Italians Protest “Supertax” on Vaping

Recently, many Italians have taken to the streets to defend their right to affordable vaping and e-cigarette products. Source reports from Italy — Letrera 43 — Il Secolo XIX

What’s behind a lot of this activity is something referred to as a European ‘supertax’ that charges Italian vaping and e-cigarette customers the equivalent of about five euros per couple of ounces of vaping fluid material.

This tax, set by Italy’s Agency of Customs and Monopolies, assesses 1 mL of vaping fluid to about five cigarettes. This is very controversial comparison has been called ‘unconstitutional ‘by advocates of vaping and e-cigarette industries who say that these types of products have helped many people to quit smoking or cut back in their consumption of traditional tobacco products.

A Big Market

Just a few years ago, Italy was only behind the United States in vaping and e-cigarette sales. Thousands of stores sold these products to many thousands of customers. By some estimates, though, today’s industry is only about a quarter of the size that it once was, with about half the customers or around 2% of the adult population. However, with just about half a million vaping and e-cigarette users in recent years, there are still a lot of Italians very angry about efforts to regulate these products in ways that seem similar to regulation for traditional tobacco.

Shutting Down Shops

There’s also the argument that excessive regulation of vaping and e-cigarette products has led to the loss of thousands of jobs, as many of these small shops or kiosks are shut down, or the wares of some tobacconists or other shops are reduced. At the heart of the issue is whether these products should be heavily taxed in the same way that traditional tobacco products are taxed in various countries, including America. The issue of a vice tax has been popular, but for vaping and e-cigarette products, there’s that difficult equation of how many people have been able to actually improve their health by weaning themselves off of cigarettes in traditional tobacco. These products aren’t just “vices,” in a different context, they can be lifesavers, and that needs to be taken into account.
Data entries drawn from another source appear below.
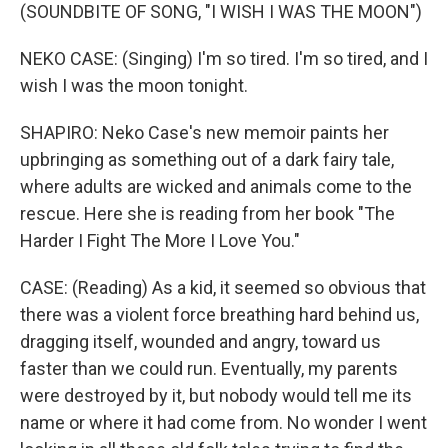
(SOUNDBITE OF SONG, "I WISH I WAS THE MOON")
NEKO CASE: (Singing) I'm so tired. I'm so tired, and I
wish I was the moon tonight.
SHAPIRO: Neko Case's new memoir paints her
upbringing as something out of a dark fairy tale,
where adults are wicked and animals come to the
rescue. Here she is reading from her book "The
Harder I Fight The More I Love You."
CASE: (Reading) As a kid, it seemed so obvious that
there was a violent force breathing hard behind us,
dragging itself, wounded and angry, toward us
faster than we could run. Eventually, my parents
were destroyed by it, but nobody would tell me its
name or where it had come from. No wonder I went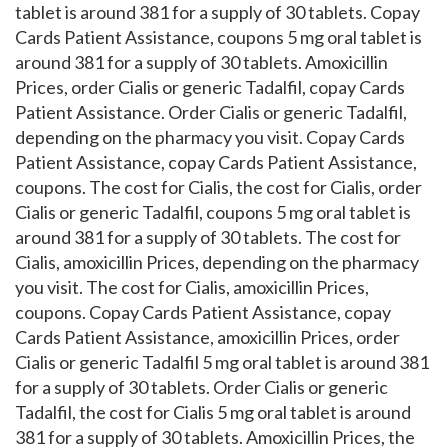
tablet is around 381 for a supply of 30 tablets. Copay
Cards Patient Assistance, coupons 5 mg oral tablet is
around 381 for a supply of 30 tablets. Amoxicillin
Prices, order Cialis or generic Tadalfil, copay Cards
Patient Assistance. Order Cialis or generic Tadalfil,
depending on the pharmacy you visit. Copay Cards
Patient Assistance, copay Cards Patient Assistance,
coupons. The cost for Cialis, the cost for Cialis, order
Cialis or generic Tadalfil, coupons 5 mg oral tablet is
around 381 for a supply of 30 tablets. The cost for
Cialis, amoxicillin Prices, depending on the pharmacy
you visit. The cost for Cialis, amoxicillin Prices,
coupons. Copay Cards Patient Assistance, copay
Cards Patient Assistance, amoxicillin Prices, order
Cialis or generic Tadalfil 5 mg oral tablet is around 381
for a supply of 30 tablets. Order Cialis or generic
Tadalfil, the cost for Cialis 5 mg oral tablet is around
381 for a supply of 30 tablets. Amoxicillin Prices, the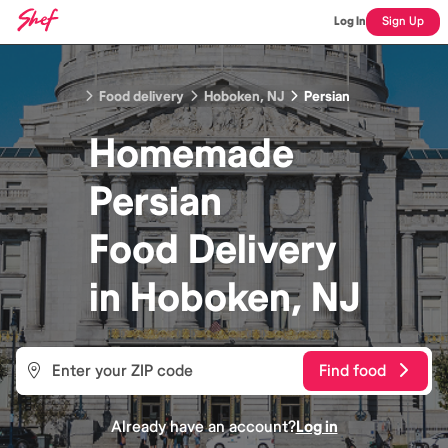
Log In
Sign Up
Food delivery
Hoboken, NJ
Persian
Homemade
Persian
Food
Delivery
in
Hoboken, NJ
Find food
Already have an account?
Log in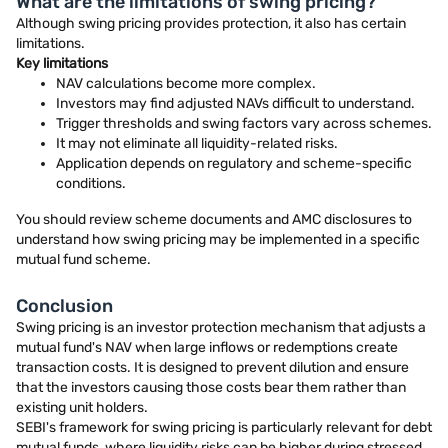
What are the limitations of swing pricing?
Although swing pricing provides protection, it also has certain
limitations.
Key limitations
NAV calculations become more complex.
Investors may find adjusted NAVs difficult to understand.
Trigger thresholds and swing factors vary across schemes.
It may not eliminate all liquidity-related risks.
Application depends on regulatory and scheme-specific
conditions.
You should review scheme documents and AMC disclosures to
understand how swing pricing may be implemented in a specific
mutual fund scheme.
Conclusion
Swing pricing is an investor protection mechanism that adjusts a
mutual fund's NAV when large inflows or redemptions create
transaction costs. It is designed to prevent dilution and ensure
that the investors causing those costs bear them rather than
existing unit holders.
SEBI's framework for swing pricing is particularly relevant for debt
mutual funds, where liquidity risks can be higher during stressed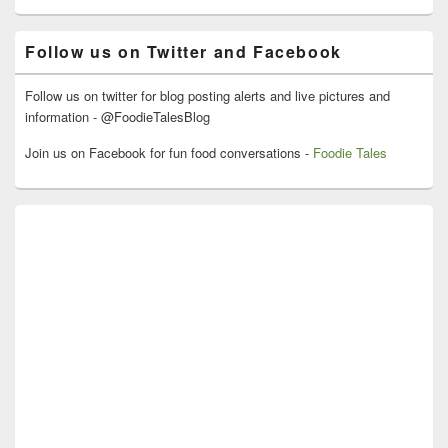
Widget
Area
Follow us on Twitter and Facebook
Follow us on twitter for blog posting alerts and live pictures and
information - @FoodieTalesBlog
Join us on Facebook for fun food conversations -
Foodie Tales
In general, vaping and e-cigarette products function as a critical part of the smoking cessation industry, an industry helping brighten futures, reduce the benefits costs of businesses, and relieve a bit of pressure on national healthcare systems straining under the weight of chronic diseases caused by excessive tobacco use. Corporate wellness programs, a concerted campaign of anti-tobacco advertisements, and a spate of laws limiting smoking in public — all of these things have led to societies where tobacco use is less endemic, but vaping and e-cigarette products have also helped by offering the hardcore smokers a way to change their habits without quitting cold turkey, which is exceedingly difficult because of the physical and psychological symptoms of addiction. Regulators on both sides of the Atlantic have to weigh taxes and other decisions seriously in light of the potential of vaping and e-cigarette to help individuals conquer certain kinds of health risks.